William Morris Archive

The Classical Tale for June

Florence S. Boos

Narrative:

Admetus, an admirable Thessalian monarch, gallantly extends hospitality to an exiled stranger, who then settles in Thessaly as a herdsman for many years. This mysterious figure disappears from time to time, but returns eventually to provide services for Admetus. When Admetus wishes to wed the lovely Alcestis, daughter of the neighboring king Pelias, the stranger helps Admetus satisfy Pelias's demand that he appear in a chariot drawn by wild beasts by taming the animals on his behalf. A monster later bars the door of Alcestis's bridal chamber, but the 'herdsman' propitiates the virgin-goddess Diana and the monster disappears. (Similar assistance from fellow-males in overcoming sexual phobias is provided in "The Ring Given to Venus," the medieval tale for January). The stranger, finally, reveals to Admetus that he is the god Apollo, gives Admetus a parting gift of arrows, and enjoins him to burn these arrows with incense if his life is ever threatened.

After an idyllically happy marital life and harmonious, peaceful reign, Admetus falls ill and faces death. When he remembers the arrows, he asks Alcestis to burn them with incense, and the two hear a prophecy that Admetus will recover if someone else will die in his place. Admetus sets this alternative aside and prepares for his death with proper resignation, but his gentle and devoted wife lies down beside him as he sleeps, and prepares to accept Apollo's conditions. She does wrestle briefly and angrily with the injustice of Apollo's 'gift,' but her decision is never in doubt. She embraces her husband farewell, and the grieving Admetus awakens to find his wife dead beside him.

At the tale's end, Admetus's story is "entwined" in that of Alcestis's courage and devotion: "Alcestis' fame / Grew greater, and about her husband's twined, / Lived, in the hearts of far-off men enshrined."

Sources:

Morris's principal alternative source for Admetus's wooing of Alcestis in the early part of the tale was Apollodorus's Bibliotheca, possibly mediated by Lemprière. Euripides's Alcestis omits these early scenes and darkens the hero's character. In Euripides's play, for example, Admetus munificently entertains the disguised Apollo, and introduces his wife (note that they are already married) with proprietary pride. Later, Euripides' s Admetus cravenly begs his father, mother, and wife to die in his stead, and whines that Alcestis's death will hurt him. Morris's hero, by contrast, lies down to sleep in preparation for what he assumes will be his death, and mourns Alcestis's death sincerely when he learns what she has done.

Critical Remarks:

Morris presents with a certain tempered solicitude Admetus's fears during courtship, and his response to the onset of impending death, and he adds many descriptions of the loveliness of peaceful country life, the beauty of the couple's wedding, and the happiness of Admetus's reign. He also represents with clarity the emotional complexities of Alcestis's decision.

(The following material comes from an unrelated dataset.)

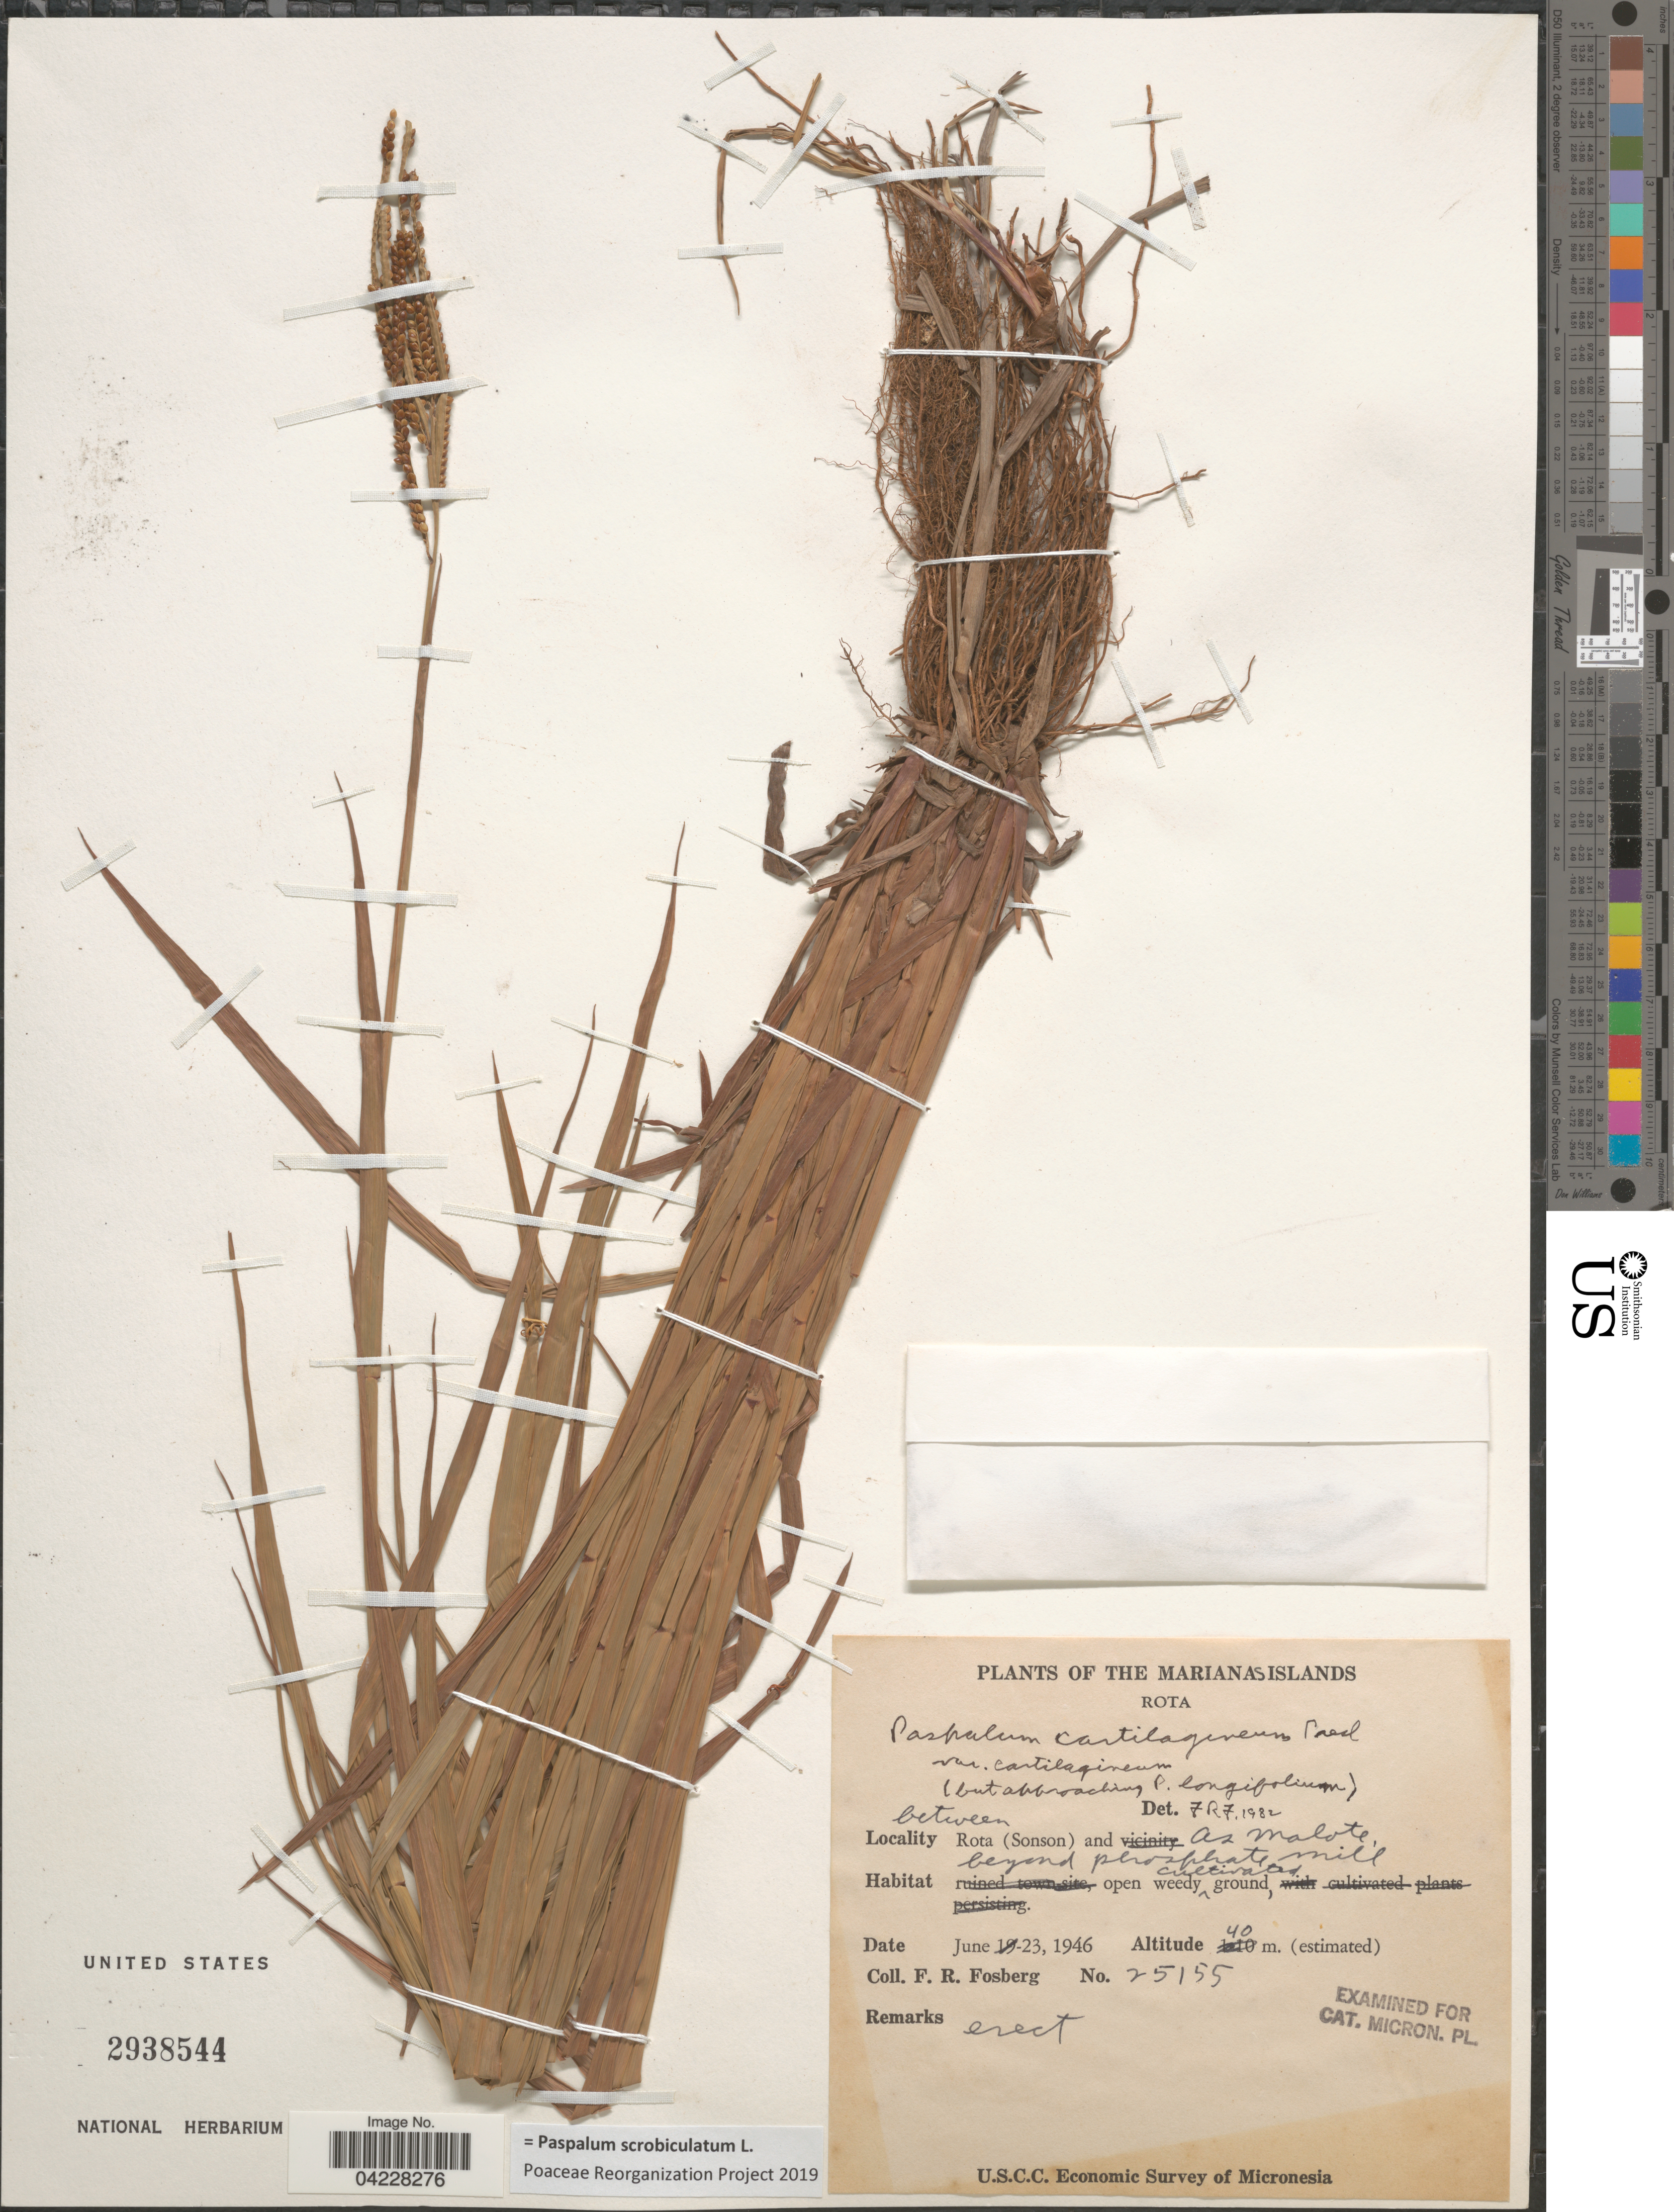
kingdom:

"The Love of Alcestis" gives roughly equal prominence to descriptions of fulfilled life and fears of death, female heroism and male aspirations, and it also draws together gracefully two recurrent Morrisian motifs: the need to overcome real as well as chimerical threats to heterosexual fulfillment; and the enduring, even transcendent power of such love, even unto death.

Alcestis is initially another of Morris's gentle suffering heroines, and a certain sadness and bitterness linger in the 'womanly' self-effacement of her sacrifice and the tale's suggestion that moral and physical victories may be mutually exclusive. She does act, however, and her ambivalence and sorrow express a realism and amour propre often absent from Morris's more saintlike women lovers.

The frame-tales' auditors, at any rate, are deeply moved. Admetus may have 'overcome' death within the tale, but Alcestis's courage gains a deeper immortality in its retelling. Such retellings have for a moment the power to mitigate the twin miseries of separation and death:

Scarce their own lives seemed to touch them more

Than that dead Queen's beside Boebeis' shore.

See Bellas, 97-110; Boos, 90-94; Calhoun, 161-68; Kirchhoff (1990), 165-66; Oberg, 47, 55; Silver, 69, 72.

Manuscripts:

No early drafts remain, and "The Love of Alcestis" is not included in May Morris's list of early drafts. Huntington Library MS 6418 contains the fair copy for the printer.